No transcorrer da minha já longeva trajetória, desenvolvi alguns princípios que passaram a fazer parte da minha essência - sem que eu notasse, enquanto eles estavam se consolidando. Entre estes: não sento numa mesa de bar ou em um encontro social para falar de ou sobre trabalho. Claro que há as exceções, nos casos excepcionais, até porque são excepcionais, mas fora disso, quem está fora sou eu.

Quando entro no mundo dos homens/mulheres eu gosto mesmo é de uma conversa vadia, com espaço escancarado para o humor, que vague sobre temas sem conexão alguma entre eles, erráticos, e que nos permitam navegar sem bússola, marinheiros sem medo de adernar.

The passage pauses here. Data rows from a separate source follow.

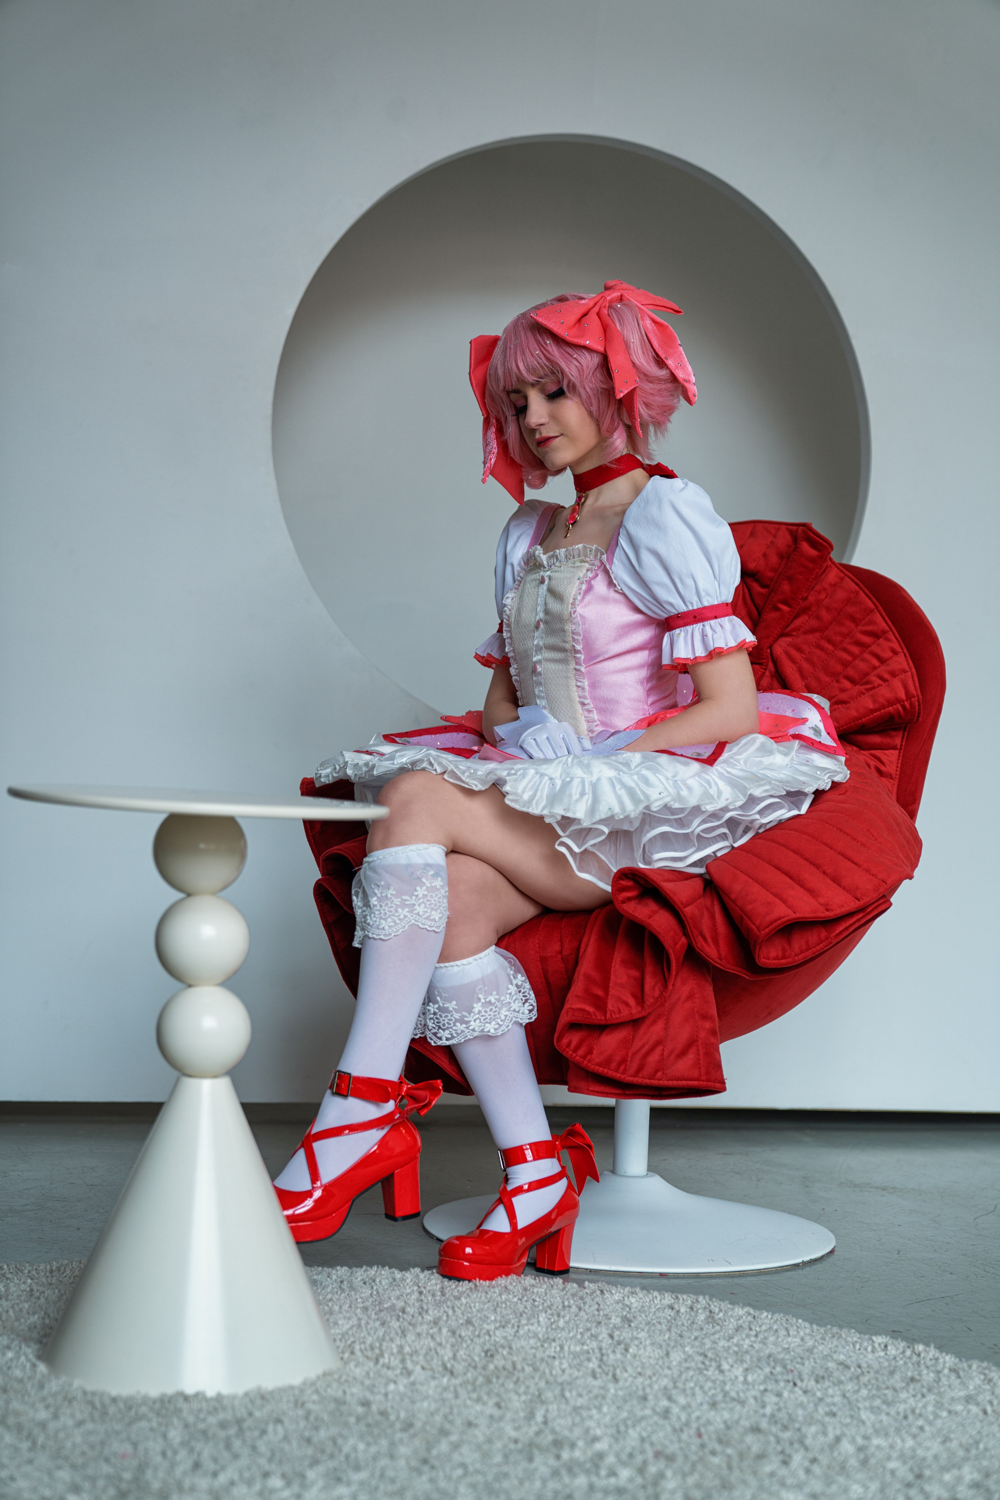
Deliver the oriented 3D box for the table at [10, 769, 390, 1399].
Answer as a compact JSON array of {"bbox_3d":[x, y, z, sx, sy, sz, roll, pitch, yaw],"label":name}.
[{"bbox_3d":[-0.350,0.378,2.436,0.438,0.649,0.438,2,-1,0],"label":"table"}]

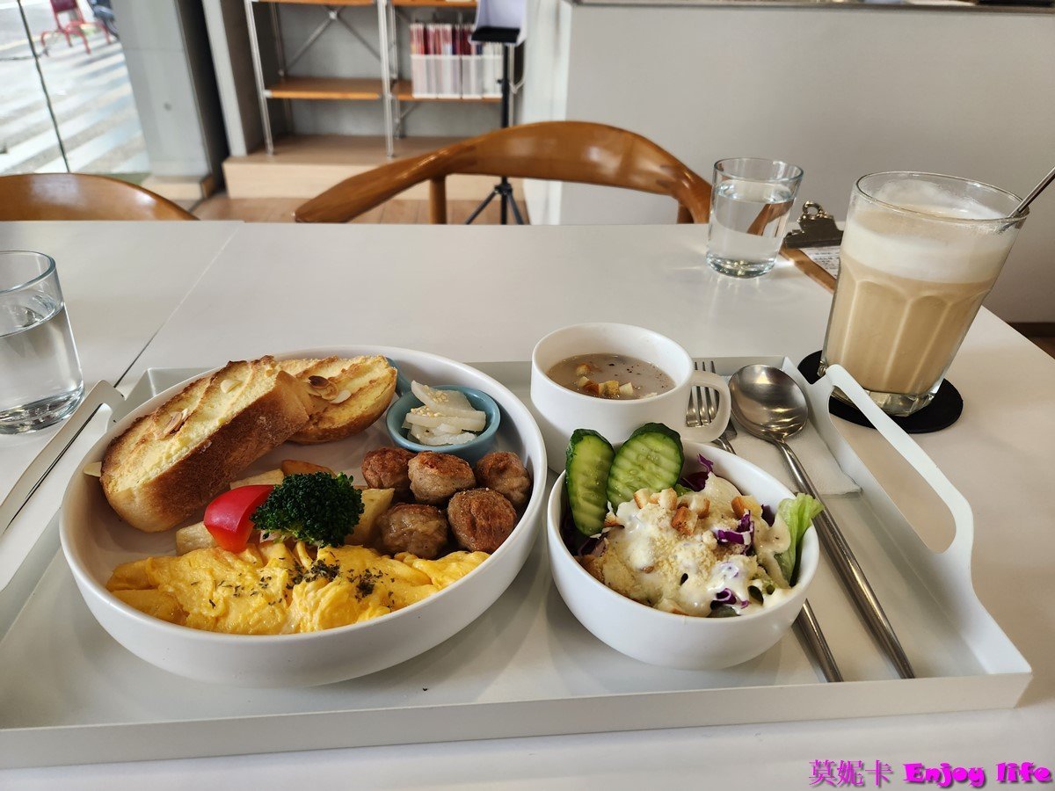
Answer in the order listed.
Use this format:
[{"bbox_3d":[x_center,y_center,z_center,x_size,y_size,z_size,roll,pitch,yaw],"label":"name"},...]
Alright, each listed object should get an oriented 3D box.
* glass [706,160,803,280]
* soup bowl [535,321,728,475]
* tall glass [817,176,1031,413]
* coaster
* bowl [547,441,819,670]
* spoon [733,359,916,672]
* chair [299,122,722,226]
[{"bbox_3d":[0.192,-0.155,0.612,0.074,0.086,0.074,-1,33,-5],"label":"glass"},{"bbox_3d":[0.054,0.007,0.373,0.104,0.059,0.080,2,33,-1],"label":"soup bowl"},{"bbox_3d":[0.229,-0.060,0.426,0.088,0.125,0.088,-1,33,-5],"label":"tall glass"},{"bbox_3d":[0.231,-0.007,0.462,0.103,0.004,0.103,-1,33,-5],"label":"coaster"},{"bbox_3d":[0.059,0.068,0.289,0.102,0.050,0.102,1,33,-1],"label":"bowl"},{"bbox_3d":[0.150,0.042,0.357,0.041,0.022,0.228,2,33,0],"label":"spoon"},{"bbox_3d":[-0.008,0.046,1.026,0.600,0.765,0.530,8,34,10],"label":"chair"}]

O que nem sempre é possível, mas como já ando correndo celeremente rumo aos “70”, insisto em encontros com vadios e vadias – de alma, está claro.

E eles e elas existem, eis minha convicção, aos borbotões, nos deixando apenas o trabalho de encontrá-los (as). O bom mesmo, a esta altura, é saber onde eles estão. Triste daquele que se nega, assim penso, a ser “alguém do seu tempo”, como se este senhor pudesse abrir mão da nossa companhia. 

E, cá para nós, poucas coisas me incomodam tanto nos dias que correm do que papo de militante intensivo, principalmente pela fragmentação de bandeiras que não admitem conversar entre si. Chavões, frases de efeito, polêmica fake,  expectativa de reação, a necessidade permanente do conflito ou, pelo contrário, da concordância absoluta, tudo isso me cansa e me carrega ao tédio. 

Na semana que passou, a vida me deu mais um presente, por mais que o que vem a seguir seja tão pouco para tantos. Eu assisti – disponível em streaming - ao filme Testamento, do lúcido provocador diretor canadense Denys Arcand. Que talento, este sujeito, e que pena que ele já chegou aos 83 anos! Fato concreto: com a mesma lucidez que ele nos apresentou em Invasões bárbaras e A era da Inocência (é dele também O declínio do império americano, inteligente e divertido, como tudo o que ele faz na sétima arte).

No novo filme, ele debocha do politicamente correto sem sustentação real, baseado no “vamos nessa, que é bom à beça”! Arcand é um mestre na leitura do mundo, e assim mostra toda a sua obra. É como se ele parasse os movimentos da Terra, olhasse de cima e com um telescópio de grande precisão e alcance fosse invadindo os ambientes que são comuns às nações espalhadas pelo planeta. 

O que ele encontra?

A caricatura que nós teimamos em construir de nós mesmos, risíveis, se assim nos permitirmos, dolorosa aos que a negam. Já faz um bom tempo que eu não vejo – ou não via – um filme para dizer: - Voltarei a ele sempre que o cotidiano estiver um saco! É o mesmo sentimento que tenho em relação à obra inteira de Chaplin, ou Amarcord, de Fellini e de tantas outros enredos que o cinema produziu e tratou de tornar clássicos, imortais. 

Voltando ao tema lá de cima, gente, aquele papo de militante de causas passageiras ou da moda, com certezas demais e convicção de menos (é ver o filme de Arcand), matéria-prima para preencher corações e mentes vazios, já não encontra em mim muita paciência: 

“Coisa de velho”, direis.

E eu vos direi, no entanto:

- Samba de uma nota só, exclusivamente o de Tom Jobim (e Newton Mendonça).

Se o mundo é diverso e se a vida é tanta, nos rendemos à pobreza absoluta quando só enxergamos e nos interessamos por algo único, exclusivo, de luz tão intensa que cega todo o resto.

O vulgo já definiu bem a tal da “ideia fixa” (pois que seja temporária).